### Source text
=-=-=-=-=

I'd taken her, already, to the high school senior play,
under duress, yes, and again to appease my silly
mother, who thought this to be a wonderful match
made in Heaven. The play that year was 'Brigadoon',
some supercilious mess of fantasy and wonderment
about a magical place or kingdom or something (I really
paid little attention. It bored me to prickly heat.) with
all these silly, singing people. Seniors in senior plays
are gruesome - all that chummy happiness and singing
and jumping around. It's fey, humorous without intent,
and 'barfy' as well. The play sucked. I sat there glumly
counting my marked cards and hoping for out. I'd also
been recruited to take her to a few basketball games,
a sport I detested - smelly, rank, noisy and useless.
She was a popular girl, attractive as much, and every
time she'd reciprocate a hello or a smile to someone
back, a lot of guys too, I'd think,'what's going on, she
certainly doesn't need me around here, dragging her
fine ship-of-social-state down.' It was horrible. I
mean, as well, to say, we never kissed or fondled
or none of that. I was too stupid anyway. This was
all my silly mother's doing. And then came Christmas.
For whatever the Hell the reason was, my mother had
it so that I'd go over to their house (around the corner)
and spend Christmas morn with them. Imagine this!
Like five girls and a boy kid, and a mother (I can't
actually recall the presence of a father, but whatever).
They got their presents, there were like cupcakes and
stuff brought out, small talk, social stuff, and the rest.

=-=-=-=-=

### Images with bounding boxes

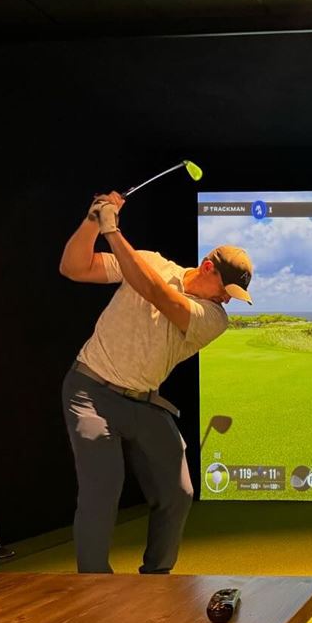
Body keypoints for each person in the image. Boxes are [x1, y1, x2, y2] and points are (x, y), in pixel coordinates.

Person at [58, 191, 253, 574]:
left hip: (144, 402)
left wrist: (113, 232)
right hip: (90, 391)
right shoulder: (150, 262)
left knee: (178, 492)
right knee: (103, 488)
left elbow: (157, 294)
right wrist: (94, 221)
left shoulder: (214, 318)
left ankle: (156, 577)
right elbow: (74, 268)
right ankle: (94, 586)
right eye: (226, 291)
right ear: (207, 267)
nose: (227, 300)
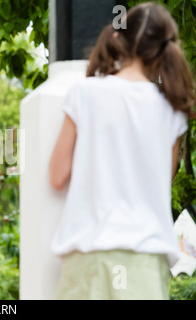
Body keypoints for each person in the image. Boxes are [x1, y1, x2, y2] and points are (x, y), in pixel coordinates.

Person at [49, 2, 195, 300]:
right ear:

=-=-=-=-=

### What is required
Update the passage about the high school date and Christmas morning by writing out everything from "and spend Christmas" down to "and the rest." with "cupcakes" replaced by "cookies".

### Solution for this problem
and spend Christmas morn with them. Imagine this!
Like five girls and a boy kid, and a mother (I can't
actually recall the presence of a father, but whatever).
They got their presents, there were like cookies and
stuff brought out, small talk, social stuff, and the rest.